The quote above (from chapter 3) is a very insightful one because it tells us, in essence, that the really useful details are in the edge cases. Stoll's first hint that something was up was a $0.75 discrepancy in an accounting system. No one suspected foul-play, and in most scenarios, the bean-counters would just write this off and be done with it. But Stoll and his co-workers decided to dig, and found a rabbit hole so deep it literally did go all the way through to the other side of the world.

It's a principle that technology professionals need to keep in mind at all times. Yes, you will encounter that case eventually. The numbers will get that big. That reference will find some way to be null. There will be someone with 25 dependents. It's not enough to make sure it works for the most typical cases. Of course that's where to start coding, and where to focus the majority of the testing. But you can't ignore the weirdo edge cases - finding and understanding them can expose hidden problems, as well as opportunities. A lot of revenue can be lost by systems that are leaky around the edges, and a lot of unrealized revenue can be tapped by looking in the same places. Don't assume there aren't any outliers, because there always are. Find them, and either bring them in line, or exploit the opportunity they present you!

And the thing about outliers is that they can always pop back up. You think you've fixed that bug, only to see some more examples of it weeks after the release. You write off a 'harmless' variation each month, only to realize it added up to a pretty big loss by year's end. Again, always assume there are outliers, and put checks and balances in your systems to find them. Sometimes this mean making sure your test suite is robust enough; other times it means having an independent audit system.

This is especially important these days. I'm not suggesting that most weird events can be explained by a hacker, but you never know. Anyone who reads the news knows you can't be too careful. Don't assume your security is good enough! If something seems suspicious, figure it out! Outliers can just be bugs, but they can also be attacks.
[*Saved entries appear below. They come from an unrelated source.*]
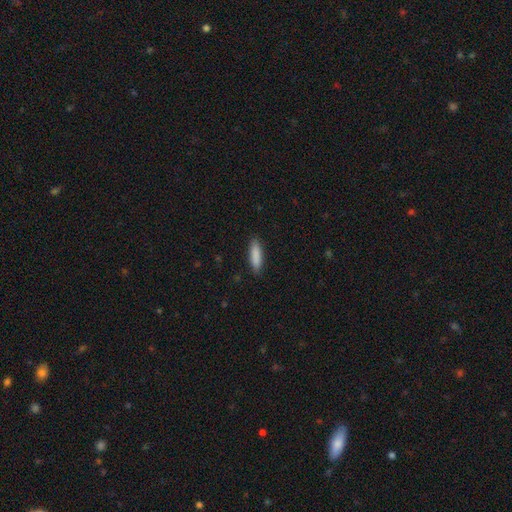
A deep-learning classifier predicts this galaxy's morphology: The model was most divided on "how rounded": cigar-shaped: 65%, in between: 34%, round: 1%. More confident: merging — none (89%); smooth or featured — smooth (88%).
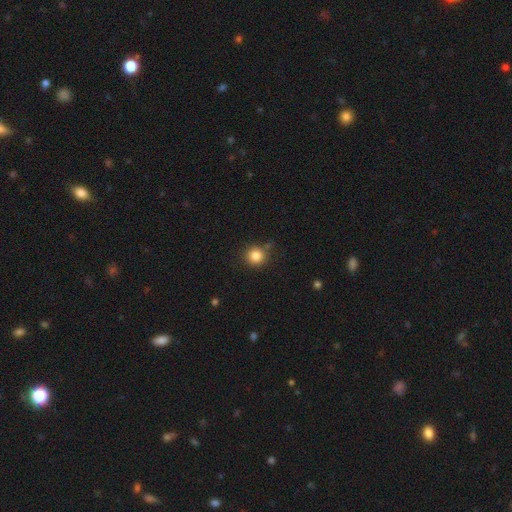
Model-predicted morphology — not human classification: Smooth or featured? smooth (84%)
How rounded? round (92%)
Merging? none (81%)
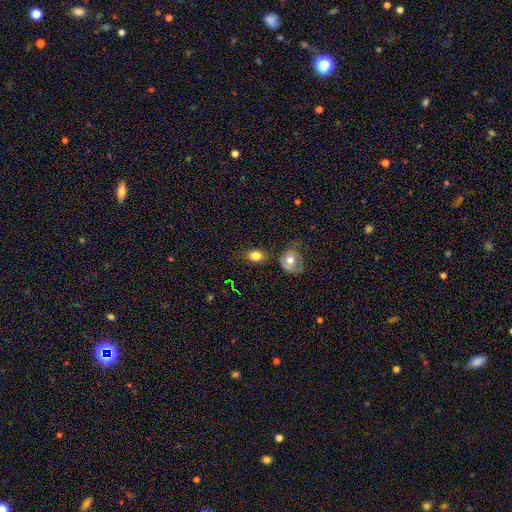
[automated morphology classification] Smooth or featured: smooth — 80% (featured or disk — 11%)
How rounded: in between — 70% (round — 28%)
Merging: none — 66% (minor disturbance — 18%)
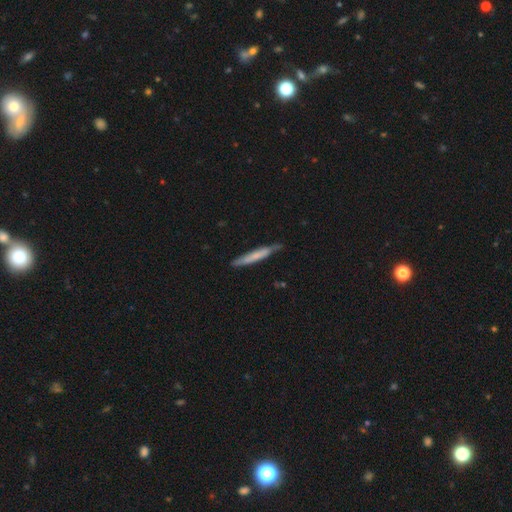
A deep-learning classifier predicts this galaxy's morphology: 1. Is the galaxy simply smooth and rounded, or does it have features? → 59% smooth, 36% featured or disk, 6% star or artifact.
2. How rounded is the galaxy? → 95% cigar-shaped, 4% in between, 1% round.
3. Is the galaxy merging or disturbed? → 77% none, 19% minor disturbance, 3% major disturbance, 2% merger.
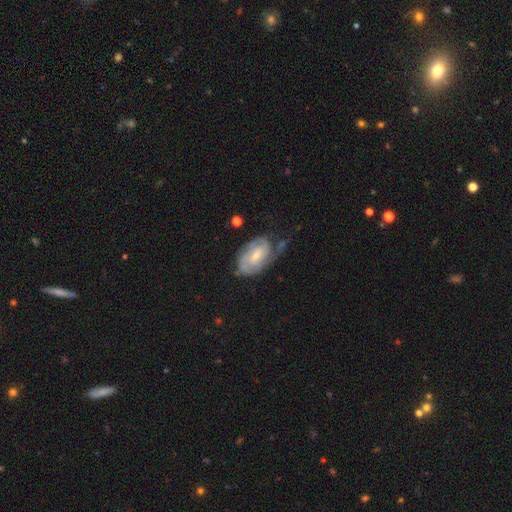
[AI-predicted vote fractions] Overall: featured or disk (74%). Edge-on disk: no (96%). Bar: weak (45%; no 44%). Spiral arms: yes (90%). Spiral arm count: 2 (38%; can't tell 35%). Spiral winding: tight (59%; medium 31%). Bulge size: small (59%; moderate 37%). Merging: none (49%; minor disturbance 29%).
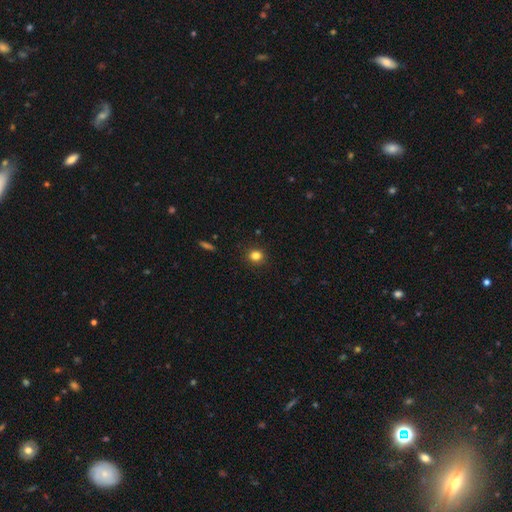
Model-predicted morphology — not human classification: Smooth or featured? Predicted: smooth (p=0.83). How rounded? Predicted: round (p=0.81). Merging? Predicted: none (p=0.89).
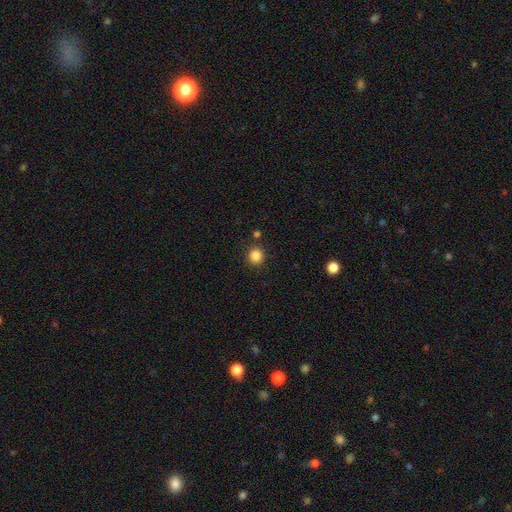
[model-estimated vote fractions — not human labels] Smooth or featured? smooth (86%)
How rounded? round (87%)
Merging? none (87%)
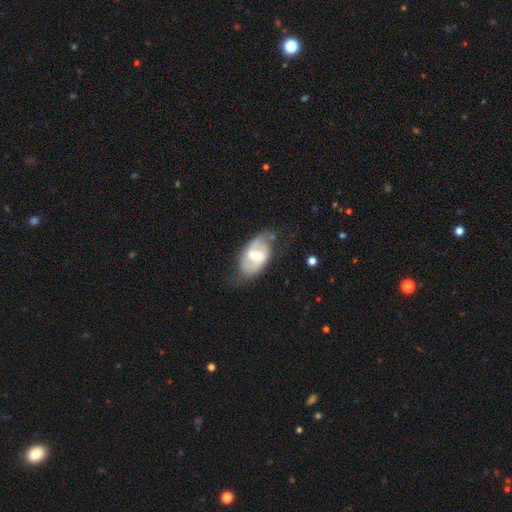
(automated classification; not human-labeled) This is likely a featured or disk galaxy (64%). It is clearly not viewed edge-on (93%). Bar: possibly weak (47%). Spiral arm pattern: likely yes (69%). Central bulge: possibly moderate (58%). Merging: possibly none (60%).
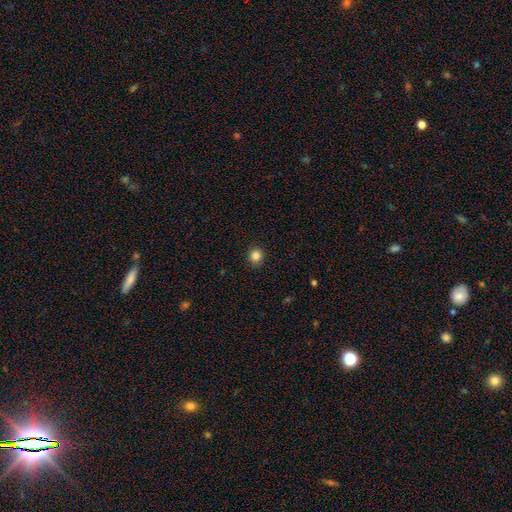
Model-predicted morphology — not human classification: Smooth or featured? smooth (84%)
How rounded? round (89%)
Merging? none (92%)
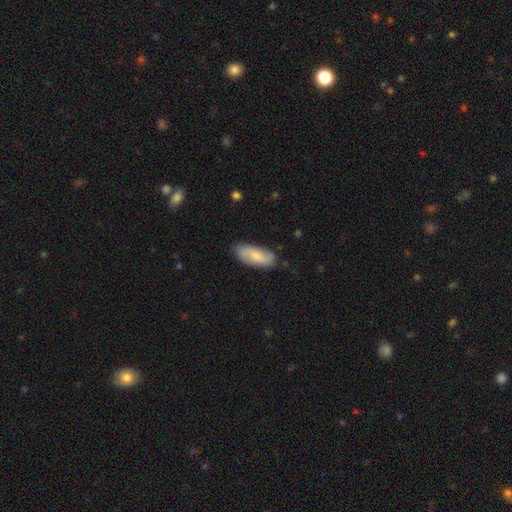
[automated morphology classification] Overall: smooth (71%). How rounded: in between (81%). Merging: none (79%).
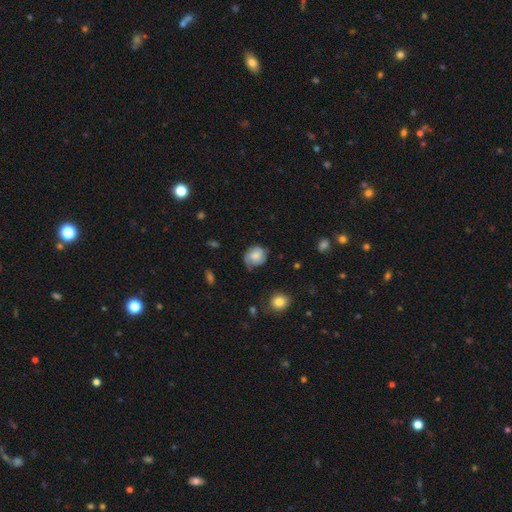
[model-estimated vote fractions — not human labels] smooth 62%, featured or disk 30%, star or artifact 8%. Down the decision tree: how rounded — round (69%); merging — none (61%).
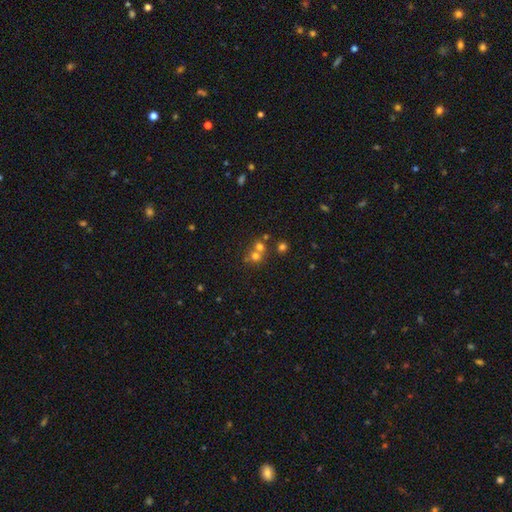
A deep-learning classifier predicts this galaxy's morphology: This appears to be a smooth galaxy with no disk features (64%) that is round (84%). Merging: merger (48%).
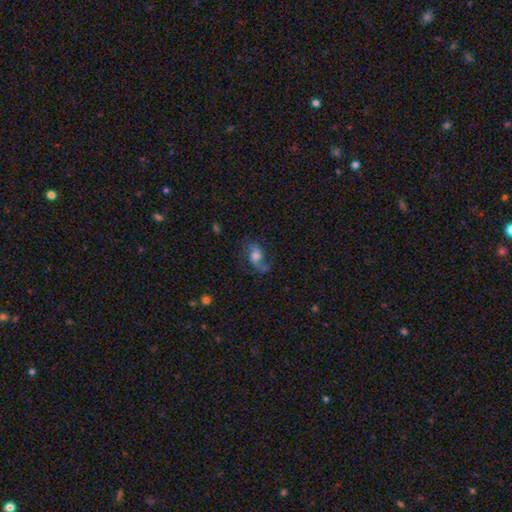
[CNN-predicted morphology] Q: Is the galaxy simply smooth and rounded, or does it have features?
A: featured or disk — 61%.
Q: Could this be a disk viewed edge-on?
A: no — 95%.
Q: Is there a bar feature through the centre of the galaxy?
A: no — 58%.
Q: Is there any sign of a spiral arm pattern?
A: yes — 88%.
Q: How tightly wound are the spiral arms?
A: loose — 64%.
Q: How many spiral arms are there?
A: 2 — 83%.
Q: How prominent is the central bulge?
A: moderate — 48%.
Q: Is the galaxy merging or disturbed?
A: none — 58%.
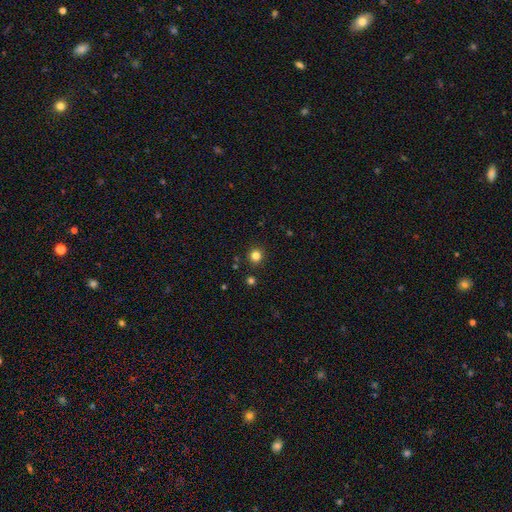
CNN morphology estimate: Smooth or featured?
  - smooth: 82% *
  - star or artifact: 14%
  - featured or disk: 4%
How rounded?
  - round: 92% *
  - in between: 7%
  - cigar-shaped: 1%
Merging?
  - none: 90% *
  - minor disturbance: 5%
  - merger: 2%
  - major disturbance: 2%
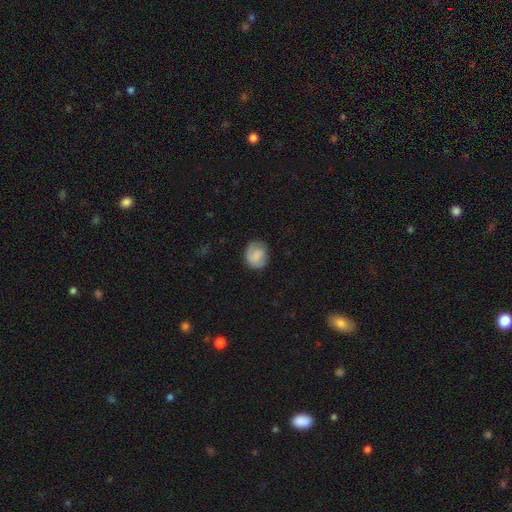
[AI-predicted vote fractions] Overall: smooth (75%). How rounded: round (67%; in between 32%). Merging: none (76%).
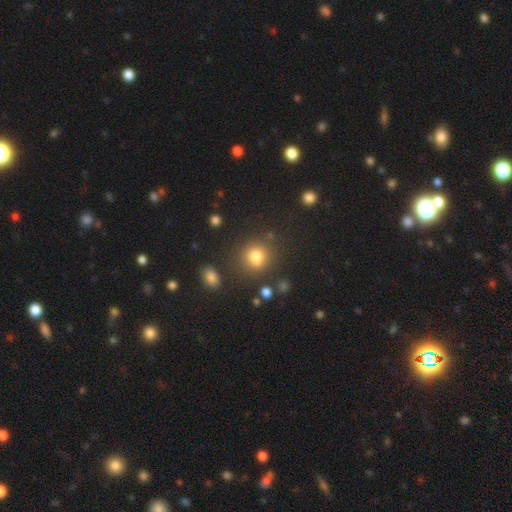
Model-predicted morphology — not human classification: A smooth galaxy with no disk features (76%) that is round (75%). Merging: none (65%).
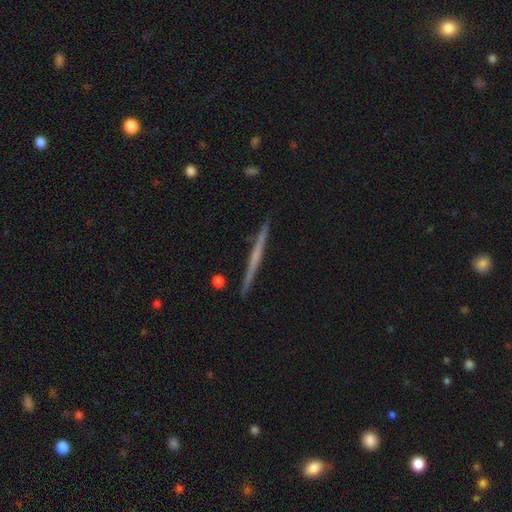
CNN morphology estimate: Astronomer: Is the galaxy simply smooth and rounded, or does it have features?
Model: featured or disk — 61%.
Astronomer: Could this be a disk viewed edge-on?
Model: yes — 98%.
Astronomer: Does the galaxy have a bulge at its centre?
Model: none — 82%.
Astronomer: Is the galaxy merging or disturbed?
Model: none — 92%.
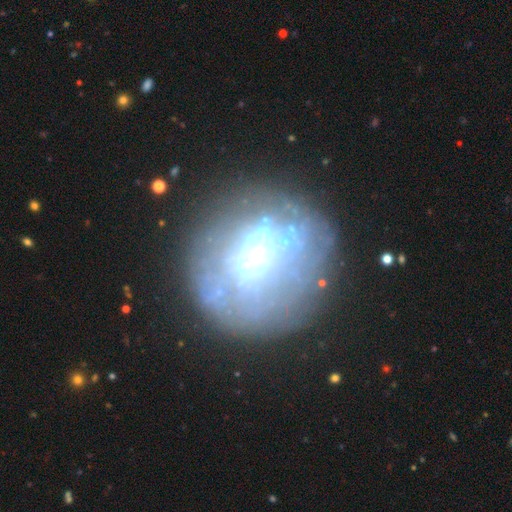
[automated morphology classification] This appears to be a featured or disk galaxy (54%). Merging: none (68%).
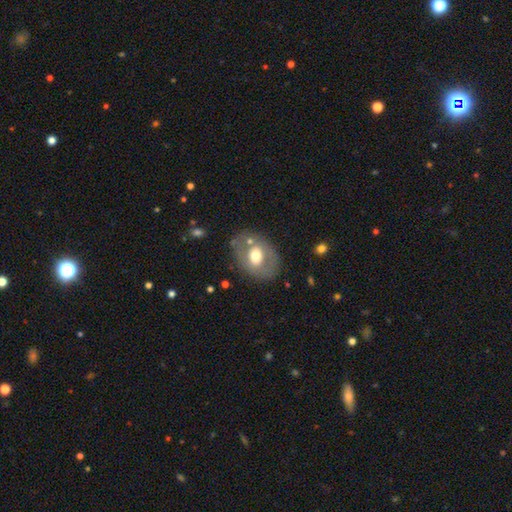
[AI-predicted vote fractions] Smooth or featured? Predicted: smooth (p=0.51). How rounded? Predicted: in between (p=0.67). Merging? Predicted: none (p=0.72).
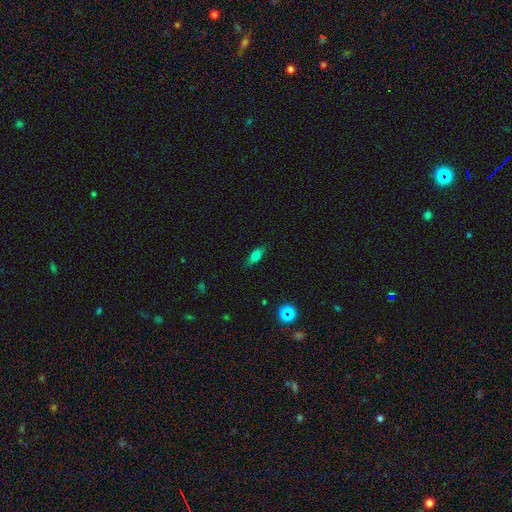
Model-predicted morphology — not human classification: Q: Smooth or featured?
A: smooth (69%); runner-up: featured or disk (19%)
Q: How rounded?
A: in between (68%); runner-up: cigar-shaped (27%)
Q: Merging?
A: none (79%); runner-up: minor disturbance (16%)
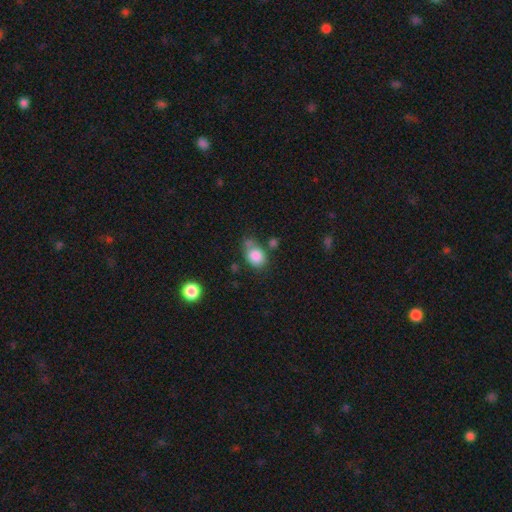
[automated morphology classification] A smooth galaxy with no disk features (84%) that is in between round and cigar-shaped (51%). Merging: none (51%).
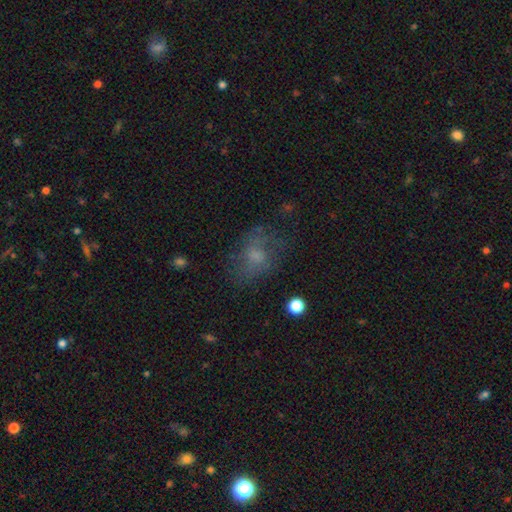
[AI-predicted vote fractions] Smooth or featured: smooth — 47% (featured or disk — 32%)
Merging: none — 61% (minor disturbance — 21%)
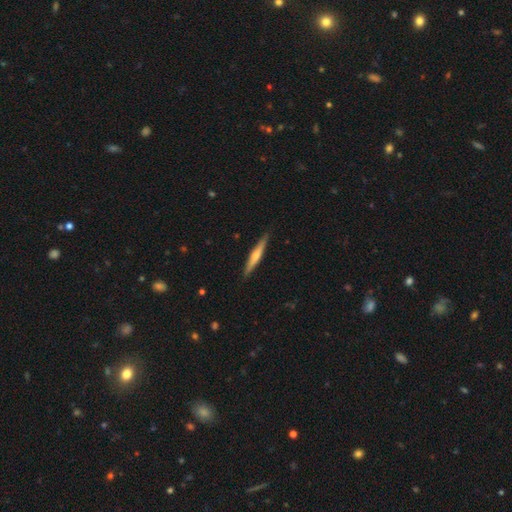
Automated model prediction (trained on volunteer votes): A featured or disk galaxy (51%) viewed edge-on (96%).

Vote fractions:
- Smooth or featured? featured or disk: 51% / smooth: 44% / star or artifact: 5%
- Edge-on disk? yes: 96% / no: 4%
- Merging? none: 89% / minor disturbance: 8% / major disturbance: 1% / merger: 1%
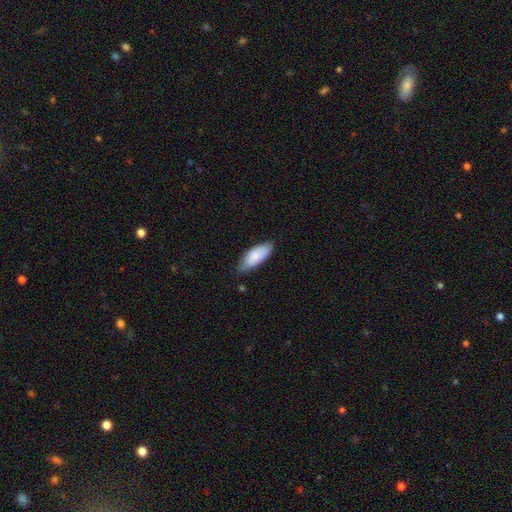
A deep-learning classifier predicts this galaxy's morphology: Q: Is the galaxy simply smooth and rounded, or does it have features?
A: smooth — 79%.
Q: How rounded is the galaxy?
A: in between — 82%.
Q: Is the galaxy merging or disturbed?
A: none — 71%.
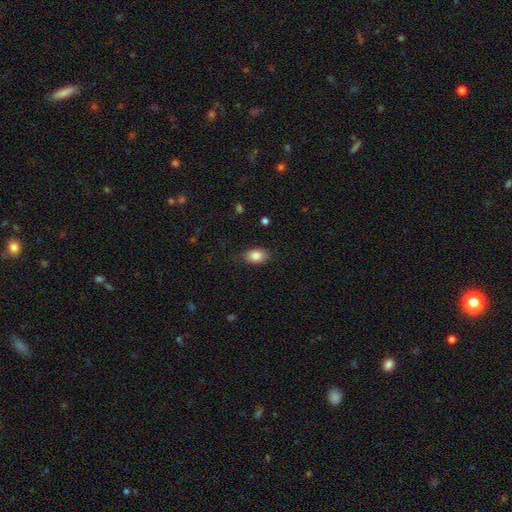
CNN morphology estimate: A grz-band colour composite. It shows a smooth galaxy with no disk features (85%) that is in between round and cigar-shaped (83%). Merging: none (82%).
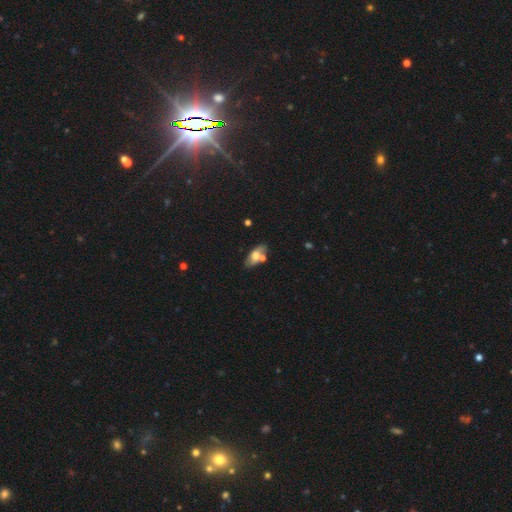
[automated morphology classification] Smooth or featured? Predicted: smooth (p=0.55). How rounded? Predicted: in between (p=0.84). Merging? Predicted: none (p=0.58).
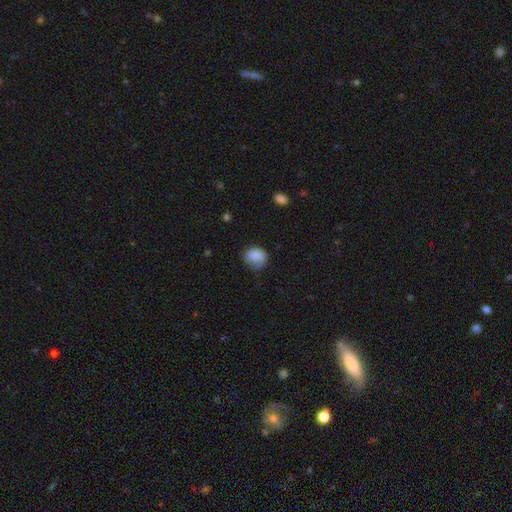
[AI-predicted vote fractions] Smooth or featured?
  - smooth: 85% *
  - star or artifact: 8%
  - featured or disk: 8%
How rounded?
  - round: 62% *
  - in between: 37%
  - cigar-shaped: 1%
Merging?
  - none: 61% *
  - minor disturbance: 27%
  - major disturbance: 11%
  - merger: 1%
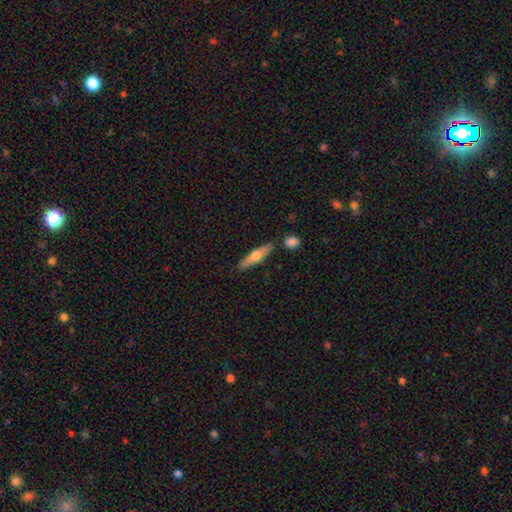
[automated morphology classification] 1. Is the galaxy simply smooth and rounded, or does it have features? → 48% featured or disk, 47% smooth, 6% star or artifact.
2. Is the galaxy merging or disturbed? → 82% none, 9% minor disturbance, 6% merger, 2% major disturbance.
Very few people are actually lazy, but we can all be lulled into a false sense of security. Just because the fire alarm isn't going off doesn't mean there aren't any fire hazards. We don't need to be paranoid, or rule-bound, but we do need to be vigilant and thorough. How one maintains such an attitude is probably the subject for a whole book and in the end is different for everyone, but it's a skill that technology professionals must develop.